Studie: Corona kann Monate nach der Genesung Herz und Gefäße belasten

Eine neue internationale Studie zeigt: Eine Infektion mit dem Coronavirus endet nicht unbedingt mit dem Abklingen der Symptome. Selbst Monate nach der vollständigen Genesung können Blutgefäße Veränderungen aufweisen, die das Risiko für Herz-Kreislauf-Erkrankungen erhöhen. Besonders Frauen, die während ihrer Erkrankung längere medizinische Betreuung benötigten, scheinen anfälliger für diese Spätfolgen zu sein.

Die Ergebnisse sind ein Weckruf für Ärzte und Patienten: Auch junge und scheinbar gesunde Menschen können von einer beschleunigten Gefäßalterung betroffen sein.
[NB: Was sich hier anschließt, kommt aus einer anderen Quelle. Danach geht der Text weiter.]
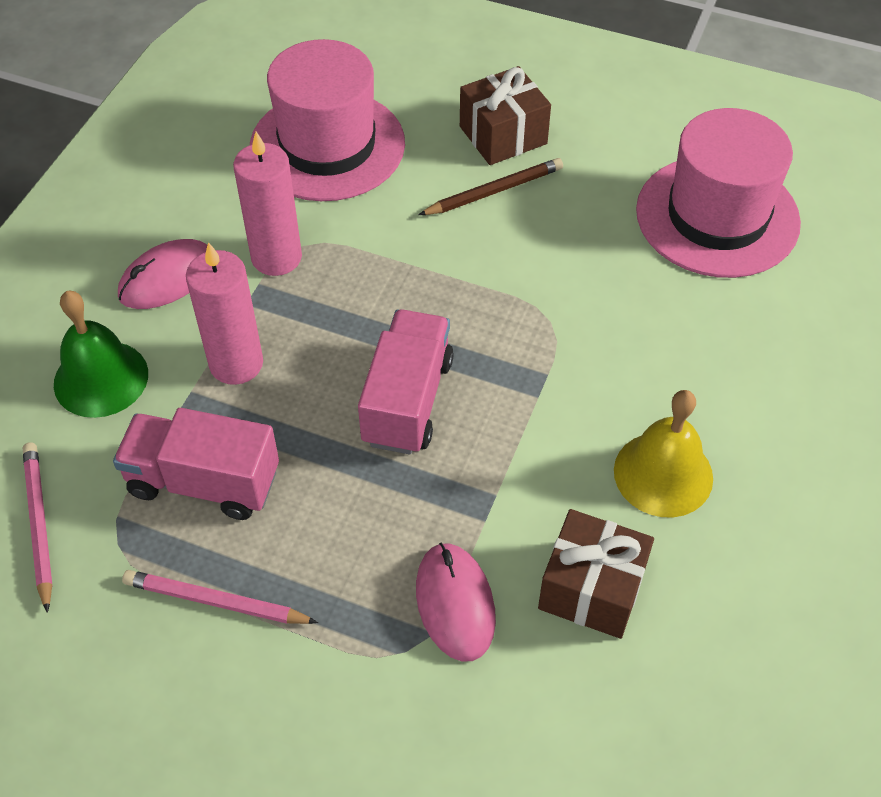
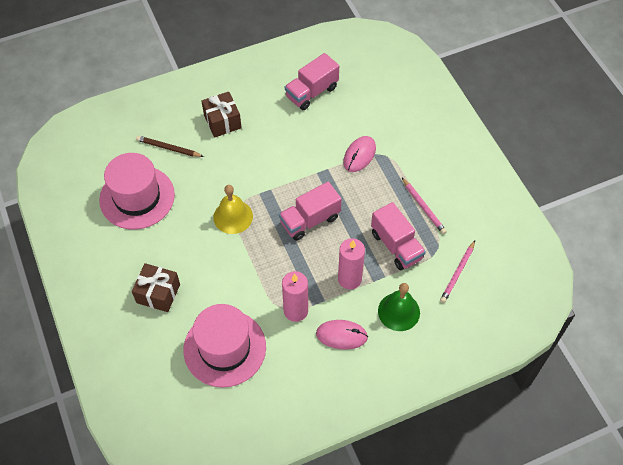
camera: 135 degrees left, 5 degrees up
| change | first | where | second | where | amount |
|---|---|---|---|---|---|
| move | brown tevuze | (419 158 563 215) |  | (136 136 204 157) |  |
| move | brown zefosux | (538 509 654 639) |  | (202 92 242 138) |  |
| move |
Schnell alternde Blutgefäße

Die Forscher stellten fest, dass die Arterien vieler ehemaliger Patienten Anzeichen von Steifigkeit zeigten. Das bedeutet, dass die Gefäße weniger elastisch sind – selbst wenn die Betroffenen sich wieder fit fühlen. Dieses Phänomen hielt auch Monate nach der Genesung an.

Das Problem: Die Gefäßalterung ist für die meisten Menschen nicht unmittelbar spürbar. Genau deshalb sind präventive Untersuchungen entscheidend. Frühzeitige Tests ermöglichen es Ärzten, gezielt Maßnahmen zu ergreifen, um spätere Komplikationen zu vermeiden.


Wie wurde das gemessen?

Die Gefäßfunktion wurde mit der sogenannten Pulswellengeschwindigkeit ermittelt:

  • Elastische Gefäße: Die Pulswelle bewegt sich langsamer – das Blut fließt gesund durch den Körper.

  • Steife Gefäße: Die Pulswelle bewegt sich schneller – ein Hinweis auf beschleunigte Alterung und höhere Herzbelastung.

Diese Methode gilt international als Standard und wird auch bei Bluthochdruck- oder Diabetespatienten angewandt.


Weltweite Studie mit 2400 Teilnehmern

Für die Untersuchung wurden fast 2400 Menschen in 38 Zentren in den USA, Europa und Afrika begleitet. Darunter:

  • Personen, die nie infiziert waren

  • Menschen mit mildem Verlauf

  • Patienten, die intensivmedizinische Betreuung benötigten

Durch diese breite Zusammensetzung konnten die Forscher nachvollziehen, wie Corona den Körper auf ganz unterschiedlichen Ebenen beeinflusst – bei Jungen wie Alten, mit oder ohne Vorerkrankungen.


Hartnäckiger Effekt

Die Ergebnisse sind eindeutig: Die Gefäßsteifigkeit verschwand auch ein halbes Jahr nach der Genesung nicht. Betroffen waren nicht nur ältere Menschen, sondern auch junge Erwachsene.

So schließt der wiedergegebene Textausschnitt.